In this instance the error message "error: NULL _cd_rawData but the object is not being turned into a fault" indicates that you are accessing a managed object outside of its context. Basically your fetch returns all the Tweets from your persistent store as faults. Once you try and access a property on the Managed Object, Core Data will fire a fault and fetch the full object from the store.
By calling the NSArray method indexOfObjectWithOptions:passingTest:
with an option of NSEnumerationConcurrent
you are implying that you want to perform asynchronous execution on the elements in your array. The keyword concurrent indicates that multiple threads can be used to operate on the array elements.
In your context this means that accessing a managed object inside this block might result in accessing it on a different thread from the managed object context that owns the object. So when you access tweetToCheck.text in your conditional check - if ([tweetToCheck.text rangeOfString:obj].location != NSNotFound)

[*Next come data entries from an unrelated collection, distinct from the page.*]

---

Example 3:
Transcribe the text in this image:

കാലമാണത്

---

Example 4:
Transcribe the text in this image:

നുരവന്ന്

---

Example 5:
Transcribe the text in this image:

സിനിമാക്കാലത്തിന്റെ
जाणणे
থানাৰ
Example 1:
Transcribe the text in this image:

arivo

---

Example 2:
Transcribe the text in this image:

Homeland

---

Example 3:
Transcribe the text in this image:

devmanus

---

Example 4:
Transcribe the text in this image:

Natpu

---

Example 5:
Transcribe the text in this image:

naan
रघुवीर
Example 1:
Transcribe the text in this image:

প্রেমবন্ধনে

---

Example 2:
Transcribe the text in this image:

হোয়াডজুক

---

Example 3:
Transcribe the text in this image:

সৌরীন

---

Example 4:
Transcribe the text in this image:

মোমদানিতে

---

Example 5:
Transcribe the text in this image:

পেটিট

, under the hood Core Data is fetching that managed object from the persistent store and returning it to a thread that is not part of the managed object contexts thread.
Furthermore, it is not necessary to use the method indexOfObjectWithOptions:passingTest:
since you are not actually interested in the result of this operation.

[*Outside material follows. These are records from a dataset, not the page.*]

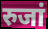
रुजां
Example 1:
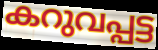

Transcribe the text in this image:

കറുവപ്പട്ട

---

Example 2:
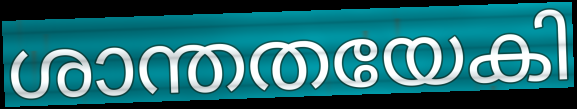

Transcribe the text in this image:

ശാന്തതയേകി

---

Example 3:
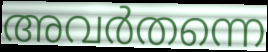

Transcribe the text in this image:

അവർതന്നെ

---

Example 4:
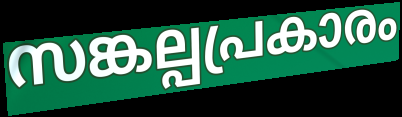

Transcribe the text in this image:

സങ്കല്പപ്രകാരം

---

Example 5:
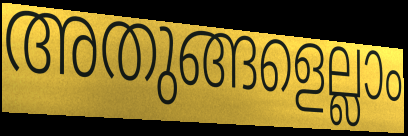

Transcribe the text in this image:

അതുങ്ങളെല്ലാം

It seems to me that it might be more convenient for you to use an NSSet as you are only testing to see whether or not a given tweet word exists in your profane words. Quoting the documentation for NSSet: "You can use sets as an alternative to arrays when the order of elements isn’t important and performance in testing whether an object is contained in the set is a consideration". Clearly this seems to meet your criteria.

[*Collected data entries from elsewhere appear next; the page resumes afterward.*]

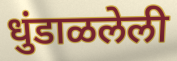
धुंडाळलेली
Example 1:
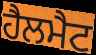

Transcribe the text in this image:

ਹੈਲਮੈਟ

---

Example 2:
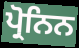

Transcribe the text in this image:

ਪ੍ਰੋਨਿਨ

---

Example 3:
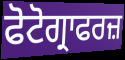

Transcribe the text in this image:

ਫੋਟੋਗ੍ਰਾਫਰਜ਼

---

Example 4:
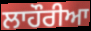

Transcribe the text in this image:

ਲਾਹੌਰੀਆ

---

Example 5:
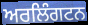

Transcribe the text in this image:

So your init would look like:
-(id)initWithStore:(NSPersistentStoreCoordinator*)store
badWords:(NSSet*)badWords
{
self = [super init];
if(self) {
self.persistentStoreCoordinator = store;
self.badWords = [words copy];
}
return self;
}
Since you are only interested in updating tweets that have not yet been tagged for profanity you would probably only want to fetch tweets that haven't been flagged profane:
//Create new fetch request
NSFetchRequest *request = [[NSFetchRequest alloc] init];
//Setup the Request
[request setEntity:[NSEntityDescription entityForName:@"Tweet" inManagedObjectContext:self.backgroundContext]];
[request setPredicate:[NSPredicate predicateWithFormat:@"profanity = NO"]];
Now that you have an array of tweets that are not profane you could iterate through your tweets and check each word if it contains a profane word. The only thing you will need to deal with is how to separate your tweet into words (ignoring commas and exclamation marks etc). Then for each word you are going to need to strip it of diacritics and probably ignore the case. So you would end up with someone along the lines of:
if([self.badWords containsObject:badWordString]) {
currentTweet.profanity = [NSNumber numberWithBOOL:YES];
}
Remember, you can run predicates on an NSSet so you could actually perform a case and diacritic insensitive query:
NSPredicate *searchPredicate = [NSPredicate predicateWithFormat:@"SELF = %@[cd]",wordToCheck];
BOOL foundABadWord = ([[[self.badWords filteredSetUsingPredicate:searchPredicate] allObjects] count] > 0);
Another thing you might want to consider is removing duplicate words in your tweets, you don't really want to perform the same check multiple times. So depending on how you find the performance you could place each word of your tweet into an NSSet and simply run the query on the unique words in your tweet:
if([[self.badWords intersectsSet:tweetDividedIntoWordsSet]) {
//we have a profane tweet here!
}
Which implementation you choose is up to you but assuming you are only using english in your app you are definitely going to want to run a case and diacritic insensitive search.
EDIT
One final thing to note is that no matter how much you try, people will always be the best means of detecting profane or abusive language. I encourage you to read this SO's post on detecting profanity - How do you implement a good profanity filter?